* _What is expected_: The answer must consist only of the lines from the line with "start_index=37659, title='UBA7 gene" to the line with "start_index=38325, title='UBA7 gene", both included, exactly as they stand below.

(Dataset excerpts)
^^^^^^^^^^^^^^^^

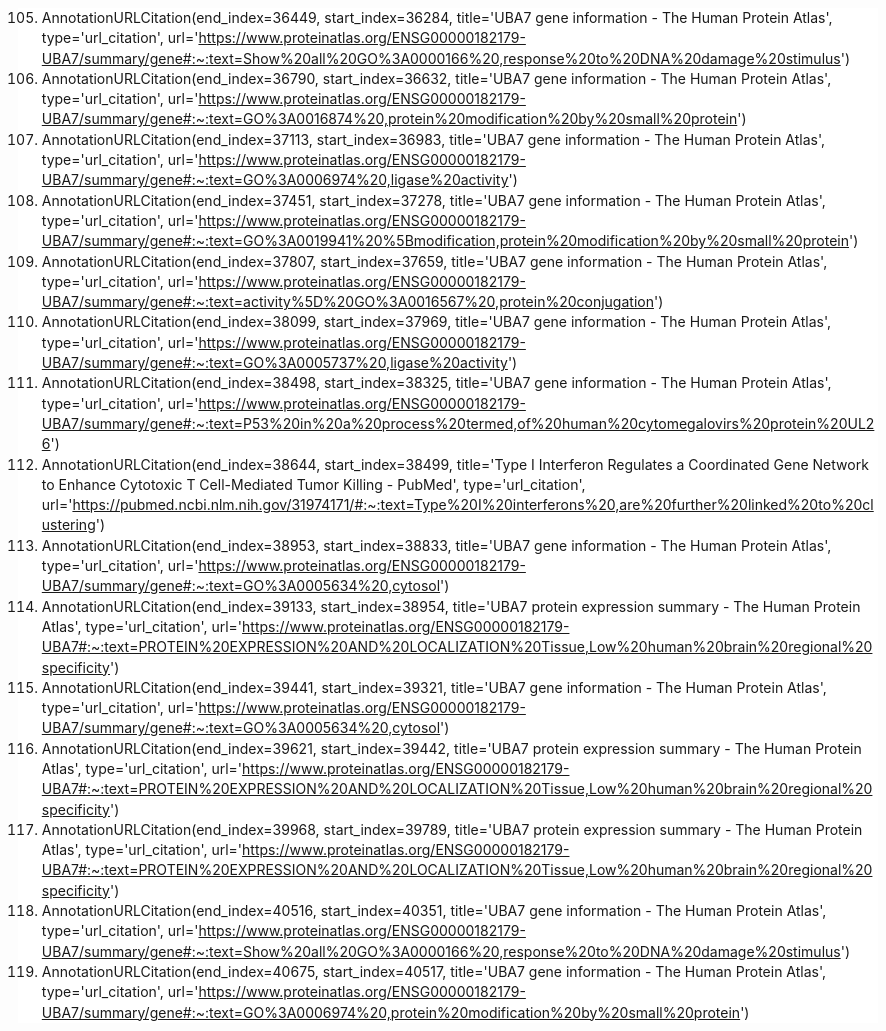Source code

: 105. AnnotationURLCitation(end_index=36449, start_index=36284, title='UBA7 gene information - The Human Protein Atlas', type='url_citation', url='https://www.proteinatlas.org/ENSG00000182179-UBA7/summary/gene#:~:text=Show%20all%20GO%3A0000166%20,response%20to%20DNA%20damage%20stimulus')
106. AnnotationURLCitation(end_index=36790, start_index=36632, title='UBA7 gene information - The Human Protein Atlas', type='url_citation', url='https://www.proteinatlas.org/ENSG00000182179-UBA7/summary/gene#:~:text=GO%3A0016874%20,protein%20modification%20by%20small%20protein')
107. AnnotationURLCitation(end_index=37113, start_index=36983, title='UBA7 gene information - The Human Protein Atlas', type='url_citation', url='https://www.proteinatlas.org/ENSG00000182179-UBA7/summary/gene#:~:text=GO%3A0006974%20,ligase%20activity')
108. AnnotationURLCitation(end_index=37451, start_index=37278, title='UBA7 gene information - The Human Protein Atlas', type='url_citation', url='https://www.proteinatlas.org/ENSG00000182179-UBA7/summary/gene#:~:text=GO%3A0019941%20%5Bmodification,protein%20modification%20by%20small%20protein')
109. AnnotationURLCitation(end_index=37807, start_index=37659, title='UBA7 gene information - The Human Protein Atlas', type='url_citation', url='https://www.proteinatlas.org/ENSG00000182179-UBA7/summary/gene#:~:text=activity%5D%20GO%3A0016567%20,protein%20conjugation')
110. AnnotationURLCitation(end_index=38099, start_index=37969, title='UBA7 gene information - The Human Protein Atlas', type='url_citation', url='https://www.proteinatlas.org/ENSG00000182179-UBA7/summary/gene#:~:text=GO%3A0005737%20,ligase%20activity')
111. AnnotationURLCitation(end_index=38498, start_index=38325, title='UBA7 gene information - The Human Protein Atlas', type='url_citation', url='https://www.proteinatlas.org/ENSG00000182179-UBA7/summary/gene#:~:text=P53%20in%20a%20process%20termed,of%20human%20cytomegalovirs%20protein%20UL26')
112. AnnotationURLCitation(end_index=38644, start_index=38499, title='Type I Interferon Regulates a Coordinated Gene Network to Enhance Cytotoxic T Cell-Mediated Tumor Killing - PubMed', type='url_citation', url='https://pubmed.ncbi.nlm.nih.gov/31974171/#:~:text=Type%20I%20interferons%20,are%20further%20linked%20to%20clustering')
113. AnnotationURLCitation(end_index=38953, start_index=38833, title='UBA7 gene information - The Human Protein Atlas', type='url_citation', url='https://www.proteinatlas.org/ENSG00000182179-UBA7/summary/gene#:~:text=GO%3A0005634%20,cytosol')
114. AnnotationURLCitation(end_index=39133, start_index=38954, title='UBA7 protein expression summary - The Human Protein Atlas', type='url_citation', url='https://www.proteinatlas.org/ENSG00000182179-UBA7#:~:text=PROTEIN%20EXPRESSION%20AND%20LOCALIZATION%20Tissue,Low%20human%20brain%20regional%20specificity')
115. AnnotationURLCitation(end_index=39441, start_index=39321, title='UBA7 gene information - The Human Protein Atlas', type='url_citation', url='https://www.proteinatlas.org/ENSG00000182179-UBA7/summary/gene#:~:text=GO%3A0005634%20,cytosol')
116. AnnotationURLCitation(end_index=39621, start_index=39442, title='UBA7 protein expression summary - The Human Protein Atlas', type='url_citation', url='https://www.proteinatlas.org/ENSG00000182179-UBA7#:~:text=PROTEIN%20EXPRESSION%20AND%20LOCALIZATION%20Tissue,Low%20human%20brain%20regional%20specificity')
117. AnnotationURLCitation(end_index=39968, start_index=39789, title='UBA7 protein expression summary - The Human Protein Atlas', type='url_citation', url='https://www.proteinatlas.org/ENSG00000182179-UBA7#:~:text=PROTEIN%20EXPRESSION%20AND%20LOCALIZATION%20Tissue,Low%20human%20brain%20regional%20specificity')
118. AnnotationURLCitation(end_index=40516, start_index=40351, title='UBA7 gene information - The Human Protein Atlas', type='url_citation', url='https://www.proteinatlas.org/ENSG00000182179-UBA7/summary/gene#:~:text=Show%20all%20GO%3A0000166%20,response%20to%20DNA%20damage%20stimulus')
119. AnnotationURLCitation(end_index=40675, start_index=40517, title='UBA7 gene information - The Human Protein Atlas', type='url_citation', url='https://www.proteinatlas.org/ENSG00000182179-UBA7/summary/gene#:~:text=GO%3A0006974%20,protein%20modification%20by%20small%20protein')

^^^^^^^^^^^^^^^^

* _Answer area_:
109. AnnotationURLCitation(end_index=37807, start_index=37659, title='UBA7 gene information - The Human Protein Atlas', type='url_citation', url='https://www.proteinatlas.org/ENSG00000182179-UBA7/summary/gene#:~:text=activity%5D%20GO%3A0016567%20,protein%20conjugation')
110. AnnotationURLCitation(end_index=38099, start_index=37969, title='UBA7 gene information - The Human Protein Atlas', type='url_citation', url='https://www.proteinatlas.org/ENSG00000182179-UBA7/summary/gene#:~:text=GO%3A0005737%20,ligase%20activity')
111. AnnotationURLCitation(end_index=38498, start_index=38325, title='UBA7 gene information - The Human Protein Atlas', type='url_citation', url='https://www.proteinatlas.org/ENSG00000182179-UBA7/summary/gene#:~:text=P53%20in%20a%20process%20termed,of%20human%20cytomegalovirs%20protein%20UL26')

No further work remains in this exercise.